How to Create a Realm in Keycloak

This tutorial explains how to create a realm using the Keycloak Admin Console. This approach is typically used during initial setup or manual administration.

This tutorial does not cover advanced multi-tenant or automation scenarios.

Step 1 — Access the Realm Selector

1. Log in to your Keycloak as Admin
2. In the top-left corner select Manage Realms
3. Then click Create realm

[Keycloak Console] - Realm Selector

Step 2 — Configure Realm Information

1. Fill in the Realm name (example: acme)
2. Confirm by clicking Create

[Keycloak Console] - Create Realm

The realm is now created and ready to be configured.

How to Modify the display name of your Realm in Keycloak

This tutorial explains how to change the display name of your realm using the Keycloak Admin Console.

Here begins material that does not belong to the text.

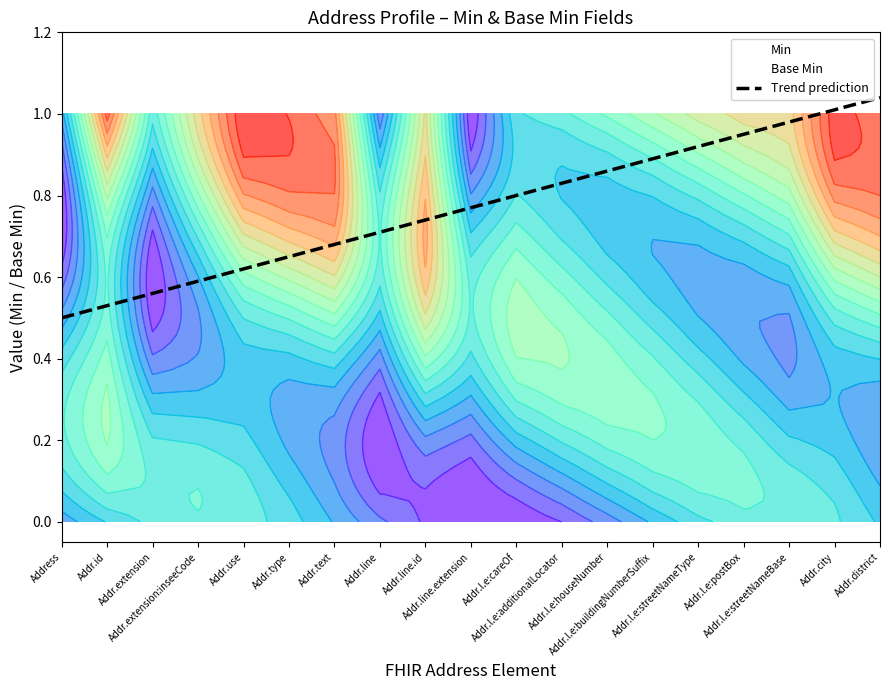

What is the approximate value at Addr.use?

0.6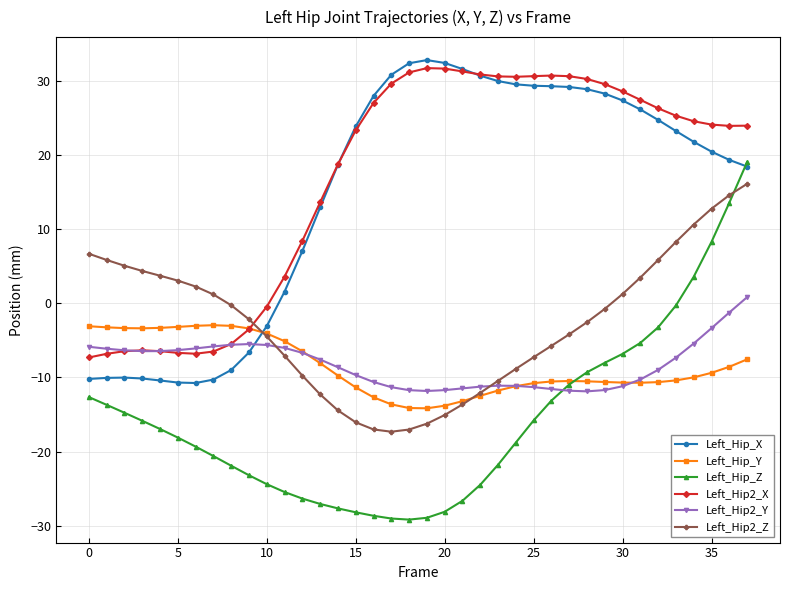

How many positive values does the Left_Hip2_Y series have?

1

This approach is typically used during initial setup, important note: this operation will not modify the URL of your realm, only the display name will be modified.

This tutorial does not cover advanced multi-tenant or automation scenarios.

Step 1 — Access the Realm settings

1. Login to your Keycloak as an admin
2. Select the realm to be change (here: acme)
3. Navigate to Realm settings section

[Keycloak Console] - Access the Realm settings

Step 2 — Configure the realm display name

1. Fill in the HTML Display name (example: My project ACME)
2. Confirm by clicking Save

[Keycloak] - Login form

The new display name now appear on the login form.